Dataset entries
↓

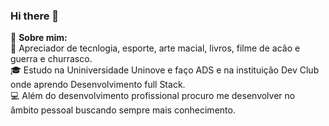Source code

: ### Hi there 👋


:link: <b>Sobre mim:</b>
<br>
:rocket: Apreciador de tecnlogia, esporte, arte macial, livros, filme de acão e guerra e churrasco.
<br>
:mortar_board: Estudo na Uniniversidade Uninove e faço ADS e na instituição Dev Club onde aprendo Desenvolvimento full Stack.
<br>
:computer: Além do desenvolvimento profissional procuro me desenvolver no âmbito pessoal buscando sempre mais conhecimento.
 

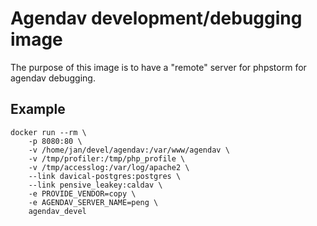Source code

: Agendav development/debugging image
===================================

The purpose of this image is to have a "remote"
server for phpstorm for agendav debugging.

## Example

    docker run --rm \
    	-p 8080:80 \
    	-v /home/jan/devel/agendav:/var/www/agendav \
    	-v /tmp/profiler:/tmp/php_profile \
    	-v /tmp/accesslog:/var/log/apache2 \
    	--link davical-postgres:postgres \
    	--link pensive_leakey:caldav \
    	-e PROVIDE_VENDOR=copy \
    	-e AGENDAV_SERVER_NAME=peng \
    	agendav_devel
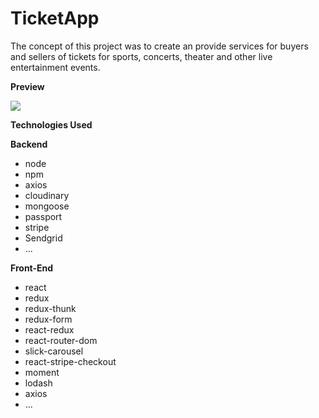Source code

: # TicketApp

The concept of this project was to create an provide services for buyers and sellers of tickets for sports, concerts, theater and other live entertainment events.

**Preview**

![](ticketapp.gif)

**Technologies Used**

**Backend**

- node
- npm
- axios
- cloudinary
- mongoose
- passport
- stripe
- Sendgrid
- ...

**Front-End**

- react
- redux
- redux-thunk
- redux-form
- react-redux
- react-router-dom
- slick-carousel
- react-stripe-checkout
- moment
- lodash
- axios
- ...
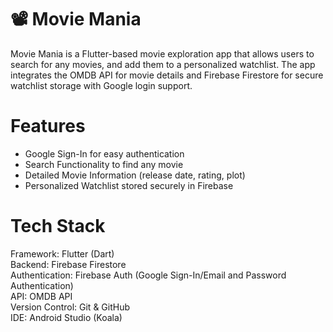 # 📽️ Movie Mania

Movie Mania is a Flutter-based movie exploration app that allows users to search for any movies, and add them to a personalized watchlist. The app integrates the OMDB API for movie details and Firebase Firestore for secure watchlist storage with Google login support.

# Features

- Google Sign-In for easy authentication <br>
- Search Functionality to find any movie <br>
- Detailed Movie Information (release date, rating, plot) <br>
- Personalized Watchlist stored securely in Firebase <br>

# Tech Stack

Framework: Flutter (Dart) <br>
Backend: Firebase Firestore <br>
Authentication: Firebase Auth (Google Sign-In/Email and Password Authentication) <br>
API: OMDB API <br>
Version Control: Git & GitHub <br>
IDE: Android Studio (Koala) <br>
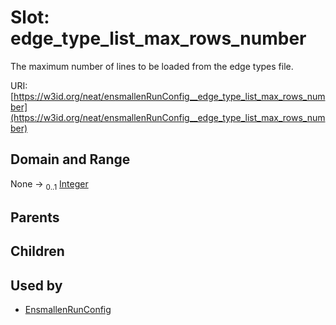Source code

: 
# Slot: edge_type_list_max_rows_number


The maximum number of lines to be loaded from the edge types file.

URI: [https://w3id.org/neat/ensmallenRunConfig__edge_type_list_max_rows_number](https://w3id.org/neat/ensmallenRunConfig__edge_type_list_max_rows_number)


## Domain and Range

None &#8594;  <sub>0..1</sub> [Integer](types/Integer.md)

## Parents


## Children


## Used by

 * [EnsmallenRunConfig](EnsmallenRunConfig.md)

↑

* [TASK DETAILS]:
Return the lines above exactly; the images are not part of the copy.

* [WRITTEN ANSWER]:
Source code

: ### Hi there 👋


:link: <b>Sobre mim:</b>
<br>
:rocket: Apreciador de tecnlogia, esporte, arte macial, livros, filme de acão e guerra e churrasco.
<br>
:mortar_board: Estudo na Uniniversidade Uninove e faço ADS e na instituição Dev Club onde aprendo Desenvolvimento full Stack.
<br>
:computer: Além do desenvolvimento profissional procuro me desenvolver no âmbito pessoal buscando sempre mais conhecimento.
 

Source code

: Agendav development/debugging image
===================================

The purpose of this image is to have a "remote"
server for phpstorm for agendav debugging.

## Example

    docker run --rm \
    	-p 8080:80 \
    	-v /home/jan/devel/agendav:/var/www/agendav \
    	-v /tmp/profiler:/tmp/php_profile \
    	-v /tmp/accesslog:/var/log/apache2 \
    	--link davical-postgres:postgres \
    	--link pensive_leakey:caldav \
    	-e PROVIDE_VENDOR=copy \
    	-e AGENDAV_SERVER_NAME=peng \
    	agendav_devel
Source code

: # TicketApp

The concept of this project was to create an provide services for buyers and sellers of tickets for sports, concerts, theater and other live entertainment events.

**Preview**

![](ticketapp.gif)

**Technologies Used**

**Backend**

- node
- npm
- axios
- cloudinary
- mongoose
- passport
- stripe
- Sendgrid
- ...

**Front-End**

- react
- redux
- redux-thunk
- redux-form
- react-redux
- react-router-dom
- slick-carousel
- react-stripe-checkout
- moment
- lodash
- axios
- ...
 # 📽️ Movie Mania

Movie Mania is a Flutter-based movie exploration app that allows users to search for any movies, and add them to a personalized watchlist. The app integrates the OMDB API for movie details and Firebase Firestore for secure watchlist storage with Google login support.

# Features

- Google Sign-In for easy authentication <br>
- Search Functionality to find any movie <br>
- Detailed Movie Information (release date, rating, plot) <br>
- Personalized Watchlist stored securely in Firebase <br>

# Tech Stack

Framework: Flutter (Dart) <br>
Backend: Firebase Firestore <br>
Authentication: Firebase Auth (Google Sign-In/Email and Password Authentication) <br>
API: OMDB API <br>
Version Control: Git & GitHub <br>
IDE: Android Studio (Koala) <br>
Source code

: 
# Slot: edge_type_list_max_rows_number


The maximum number of lines to be loaded from the edge types file.

URI: [https://w3id.org/neat/ensmallenRunConfig__edge_type_list_max_rows_number](https://w3id.org/neat/ensmallenRunConfig__edge_type_list_max_rows_number)


## Domain and Range

None &#8594;  <sub>0..1</sub> [Integer](types/Integer.md)

## Parents


## Children


## Used by

 * [EnsmallenRunConfig](EnsmallenRunConfig.md)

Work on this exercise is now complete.